> **Exercise directions**: Looking at the listing below, retype exactly the lines starting at the one containing "[315,76,466,97] Contributor/ ->" and ending at the one containing "-> [259,659,287,668] last", both included, and nothing else.

> **Exercise data**:
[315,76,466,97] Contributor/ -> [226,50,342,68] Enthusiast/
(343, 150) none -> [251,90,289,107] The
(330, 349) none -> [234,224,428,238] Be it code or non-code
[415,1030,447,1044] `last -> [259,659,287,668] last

==

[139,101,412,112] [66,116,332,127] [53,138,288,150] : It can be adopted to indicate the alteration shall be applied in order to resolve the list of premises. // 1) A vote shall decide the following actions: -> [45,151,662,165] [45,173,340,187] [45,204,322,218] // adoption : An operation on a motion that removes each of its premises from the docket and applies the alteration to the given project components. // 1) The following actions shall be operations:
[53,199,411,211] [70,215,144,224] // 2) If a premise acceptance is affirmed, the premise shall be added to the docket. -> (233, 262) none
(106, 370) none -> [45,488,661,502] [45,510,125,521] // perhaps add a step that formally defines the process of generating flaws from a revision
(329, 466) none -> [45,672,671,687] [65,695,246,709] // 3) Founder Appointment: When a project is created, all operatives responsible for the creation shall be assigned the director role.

> **Response area**:
[315,76,466,97] Contributor/ -> [226,50,342,68] Enthusiast/
(343, 150) none -> [251,90,289,107] The
(330, 349) none -> [234,224,428,238] Be it code or non-code
[415,1030,447,1044] `last -> [259,659,287,668] last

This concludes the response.